TK and Nick are superheros today, and I -- merely the mother, after all -- am the office secretary. The game is this: as TK and Nick "work" at play cash registers in their "office" (a Bob-the-Builder tent in the corner of Nick's living room), I am stationed on the couch fielding phone calls from the many imaginary and quite distressed citizens of Juneau who need superheros to save the day.
"Oh! Calling Batman and Super Purple Girl!" I call out. Batman emerges from the Bob-the-Builder tent, his black bat ears askew, his glasses falling down on his nose. Super Purple Girl steps out slowly, concentrating on the sparkly pink lip gloss she is applying to her lips. I clear my throat, ever the good employee. "Downtown Juneau is being attacked by enormous evil butterflies!" I announce. "Will you deal with it?"
Super Purple Girl throws her lip gloss aside, and thrusts her arms into the air. Batman strikes a manly pose with both hands on his hips. "Yes!" they shout together, and they pretend to launch themselves into the air, running pell-mell down the white carpeted hallway toward Nicky's room, where ZAP! and POW! are the sounds of the defeating of evil butterflies.
When they return -- inevitably sporting pretend injuries and exhaustion -- I always breathe out in secretarial amazement: "Oh, wow. You superheros saved the day again!" Nick and TK puff up with pride, and then disappear again into their office until the next phone call. . .
And I perch on the couch, thinking. TK doesn't play superhero with her girl friends. She and her girl friends rock dolls to sleep; they dress up in pink princess crowns; they dance wildly to hiphop music. Actually, TK plays like that with Nick, too. But I'm not just contemplating how special of a friend Nicky is. I'm thinking about superheros, and my daughter's ardent belief in their real ability to save the day.

Provided data »
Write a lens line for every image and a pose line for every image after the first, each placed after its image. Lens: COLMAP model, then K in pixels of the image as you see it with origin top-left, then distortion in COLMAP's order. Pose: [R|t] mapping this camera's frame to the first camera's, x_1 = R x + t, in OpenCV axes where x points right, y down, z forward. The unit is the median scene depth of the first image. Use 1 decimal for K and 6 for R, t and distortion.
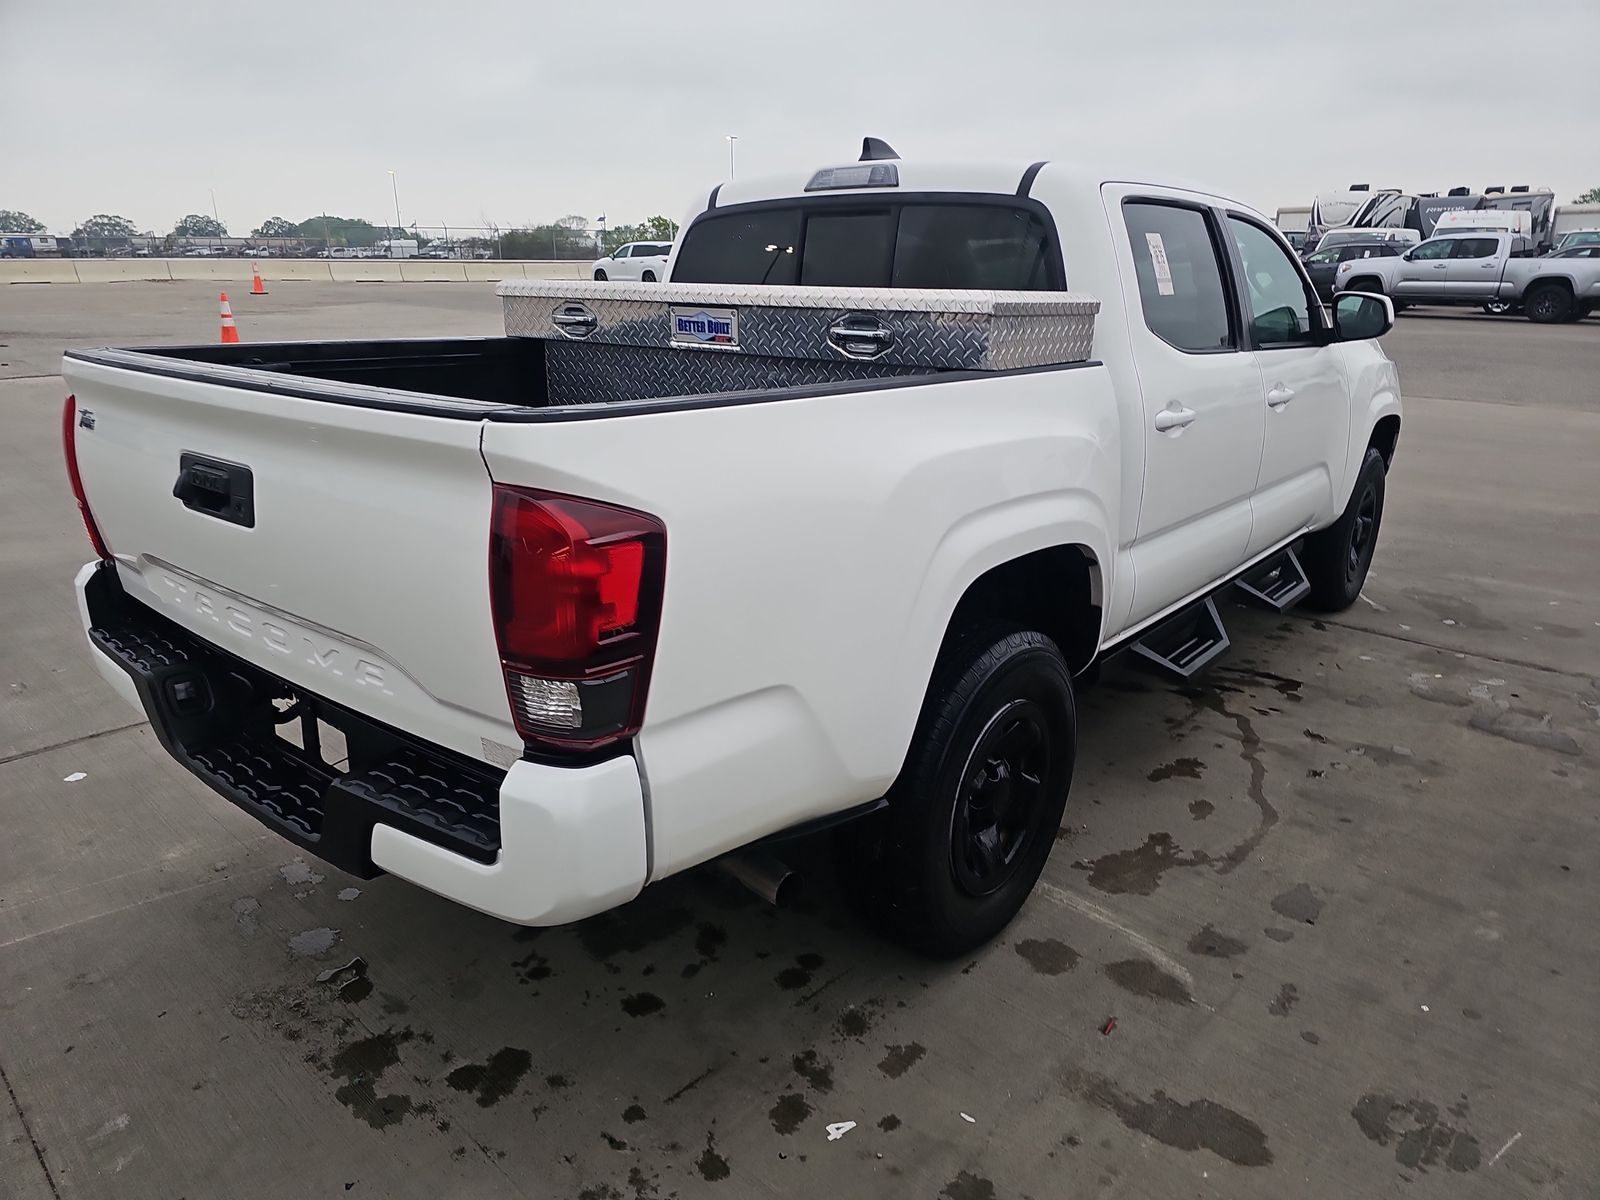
lens RADIAL K [[1061.6, 0, 809.4], [0, 1061.6, 610.1], [0, 0, 1]] dist [0.032135, -0.031488]
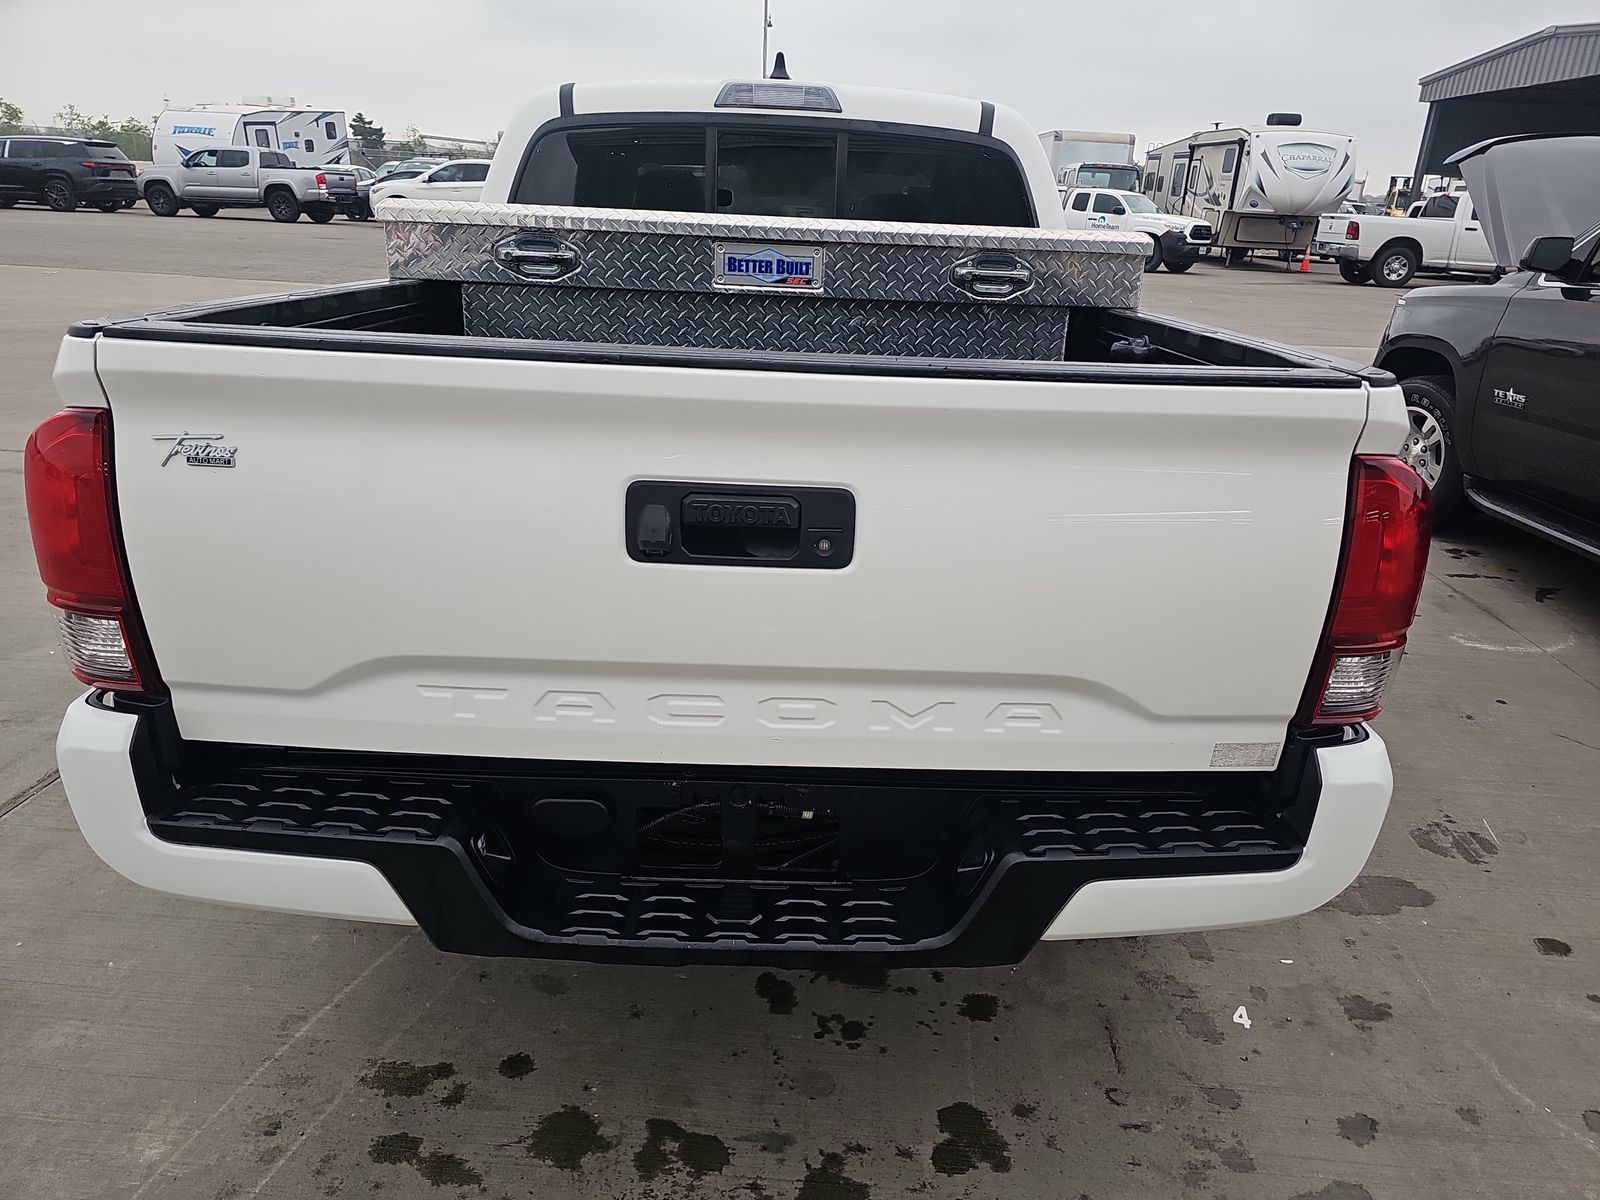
lens RADIAL K [[1061.6, 0, 813.4], [0, 1061.6, 602.3], [0, 0, 1]] dist [0.032135, -0.031488]
pose [[0.766875, -0.200134, 0.609794, -0.663428], [0.160728, 0.979747, 0.119420, -0.097946], [-0.621344, 0.006431, 0.783511, 0.306005]]
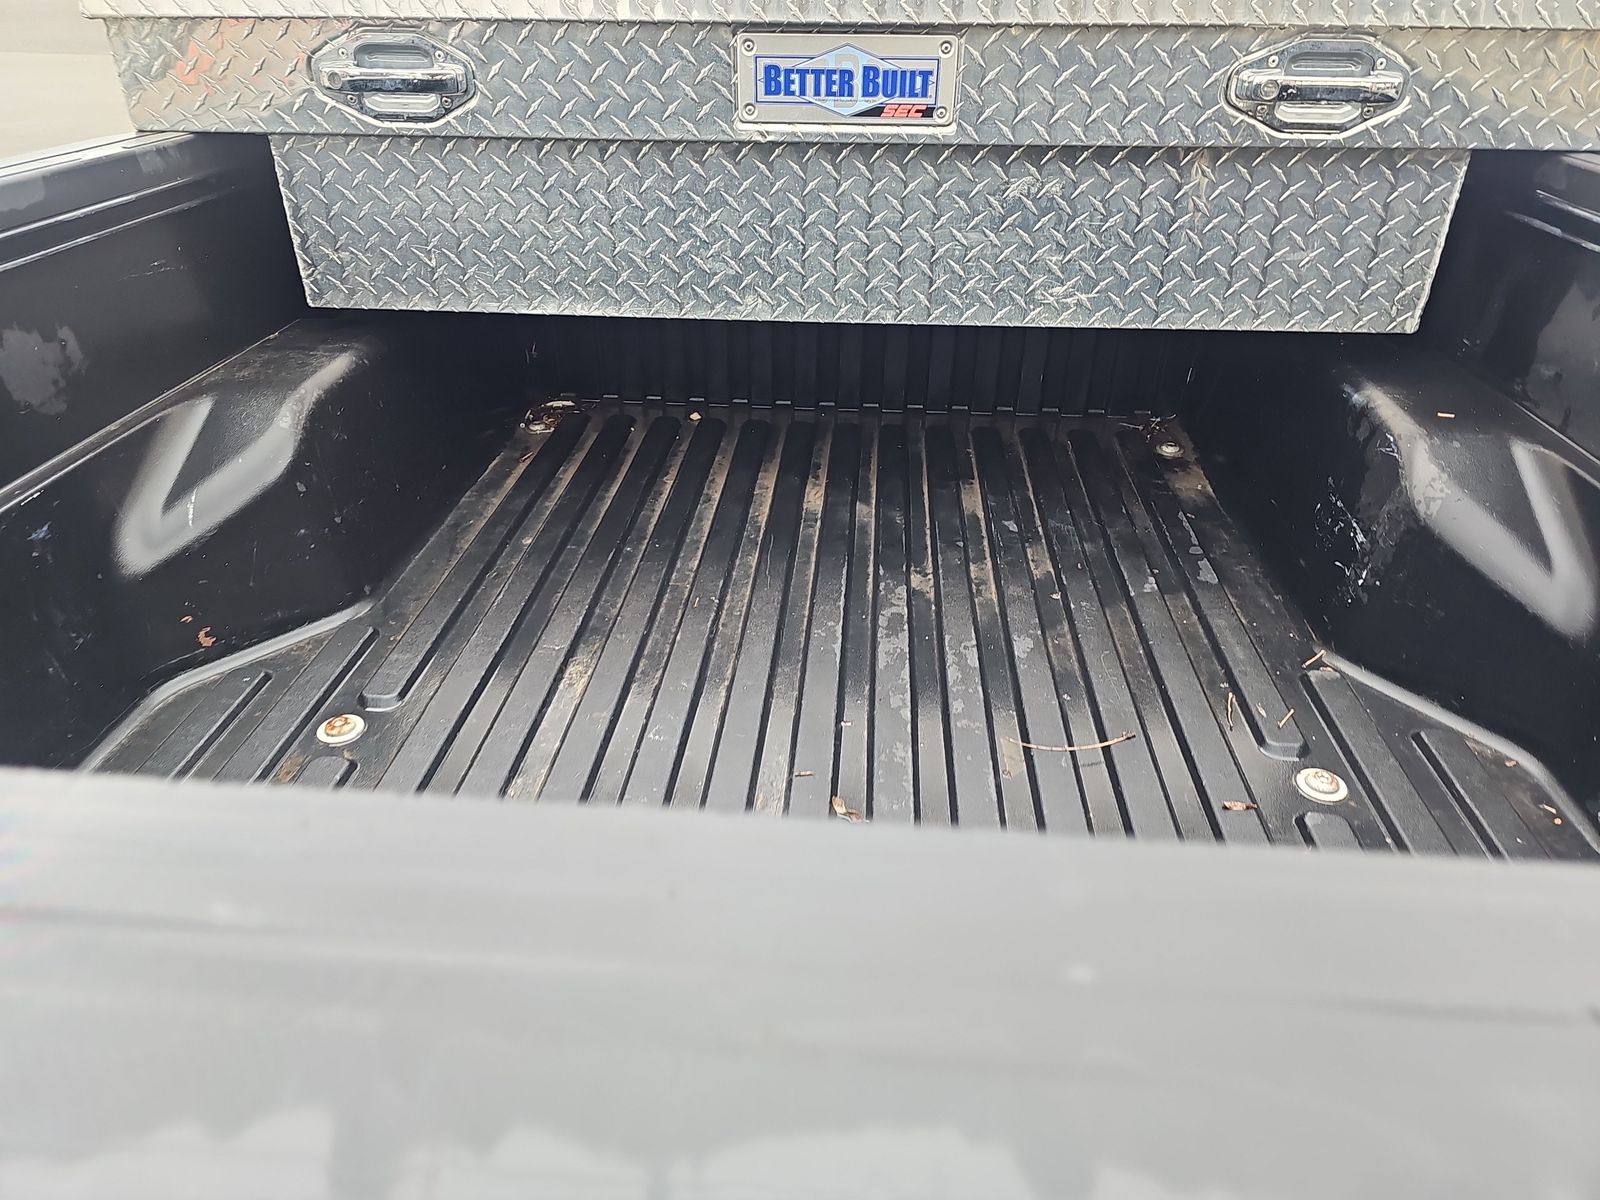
lens RADIAL K [[1061.6, 0, 791.3], [0, 1061.6, 587.4], [0, 0, 1]] dist [0.032135, -0.031488]
pose [[0.831132, -0.276860, 0.482254, -0.385626], [0.171265, 0.952535, 0.251684, -0.187767], [-0.529045, -0.126590, 0.839099, 0.636604]]
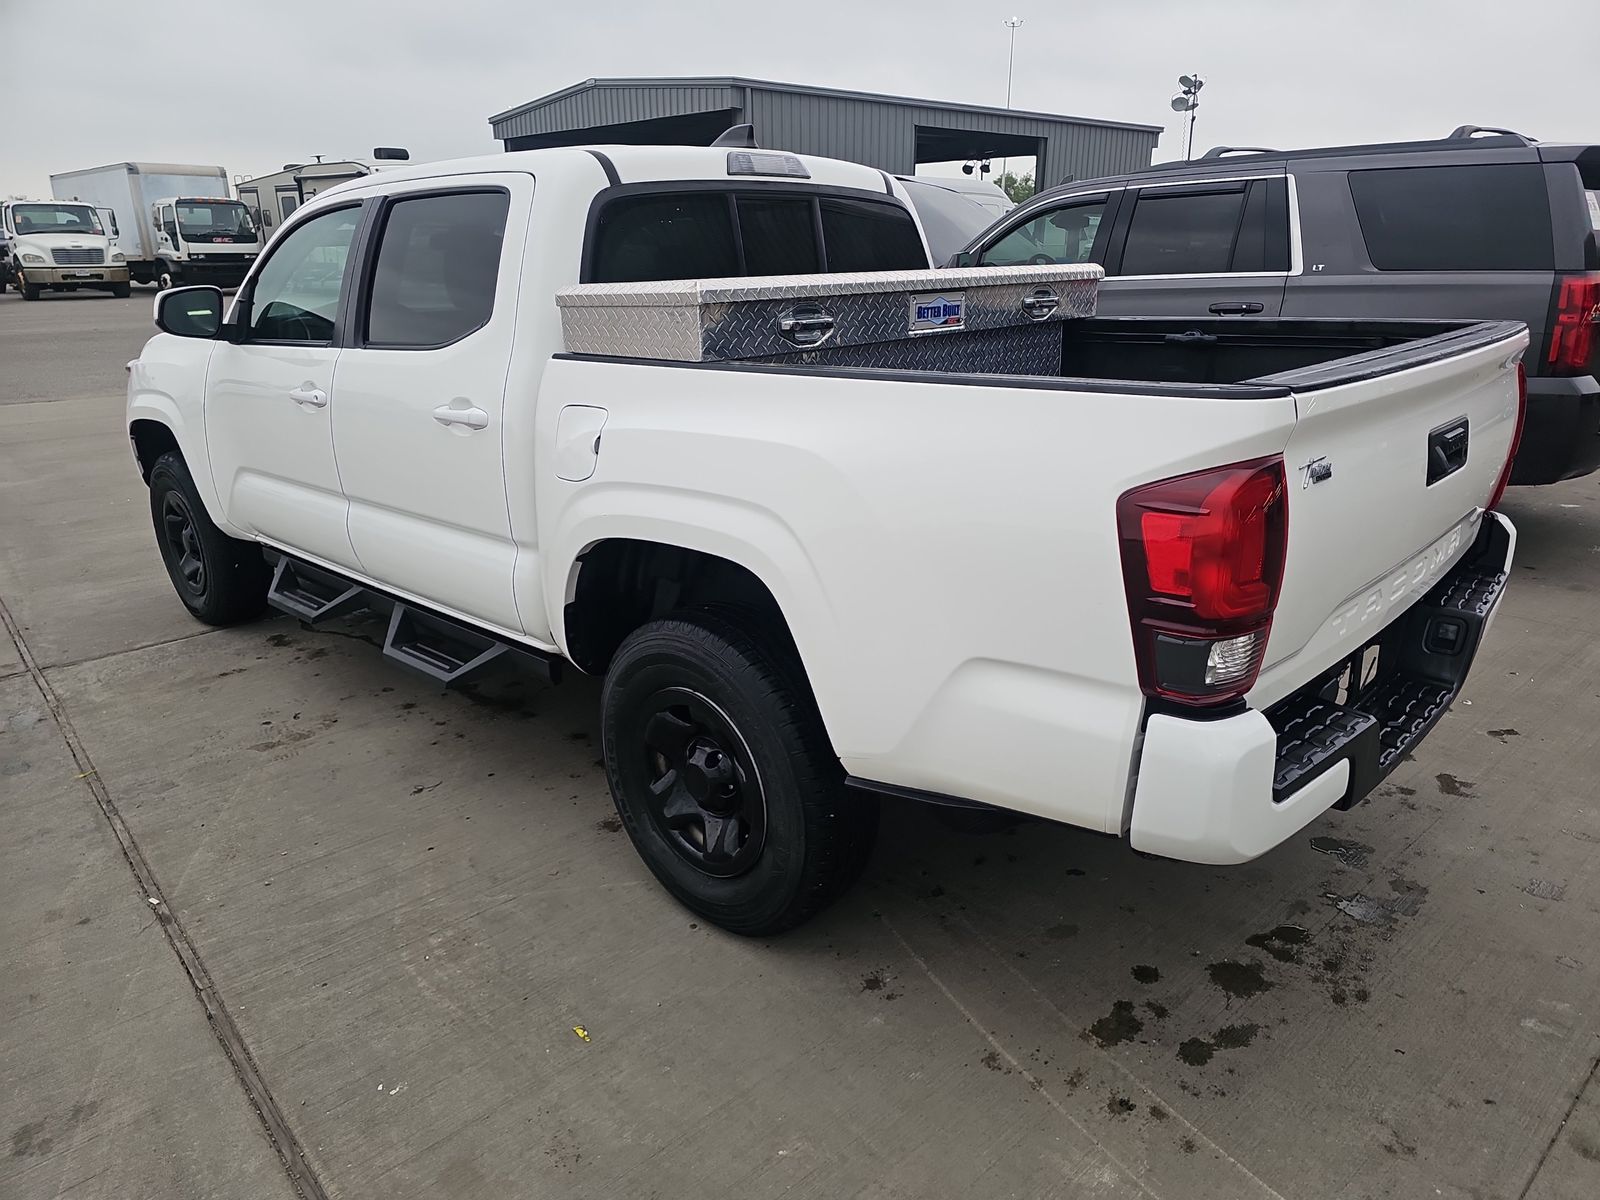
lens RADIAL K [[1061.6, 0, 815.5], [0, 1061.6, 599.6], [0, 0, 1]] dist [0.032135, -0.031488]
pose [[0.068697, -0.319752, 0.945008, -1.190735], [0.317325, 0.905054, 0.283166, -0.348632], [-0.945825, 0.280422, 0.163640, 1.036830]]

Work item A » Using the superhero passage, explain in one to three sentences why the mother sits on the couch during the game.
Work item B » Carry on the superhero passage from its final sentence.

Answer A » In the game she plays the office secretary, so she is stationed on the couch. From there she fields phone calls from the imaginary, distressed citizens of Juneau who need superheros to save the day.

Answer B »
For about a year, TK has quietly insisted she will grow up to become a teacher or a doctor, and then return to Ethiopia to help people there. Already a girl with a strong sense of justice and empathy, she has recently developed a grown-up look about her when she discusses her birth country: she sets her jaw, and looks out into the distance, announcing that she'll make it better there when she gets older. A few weeks ago, when the two of us were sharing dinner, she brought it up on her own. "Mommy," she said quietly, "in Ethiopia, lots of people don't have enough good water."
I nodded, waiting.
"And lots of people can't get to doctors." Her little brow furrowed. "Like my birth mommy. She couldn't get to a doctor."
I pulled her off her chair and onto my lap and held her close. "Isn't that why you say you want to be a doctor, sweetheart -- and go back there?"
She sat up straight suddenly and lifted her little chin. "Not a doctor, Mommy! I'm going to be a superhero when I grow up, and I'll go to Ethiopia and save the day -- for everyone!" Her deep brown eyes flashed.
I held her closer, wishing superheros were real.
But a week later on another night, the two of us were engaged in a pretend battle between Monster (me) and Super Purple Girl. I tramped into the room, growling and clawing the air, announcing that I wanted to eat little children, when TK leapt off the couch in superhero pose, her hands flipped palm up to me.
"Aaarrrrr!" I growled. "What are your powers, Super Purple Girl? You can NEVER defeat ME!"
"My powers," Super Purple Girl proclaimed in her biggest voice, "are that I LOVE YOU!"
And so the monster melted, and was glad to be defeated and hugged tightly on the couch.
And so TK's dreams of helping Ethiopia are possible, too -- more possible than any mere secretarial mother may be capable of imagining.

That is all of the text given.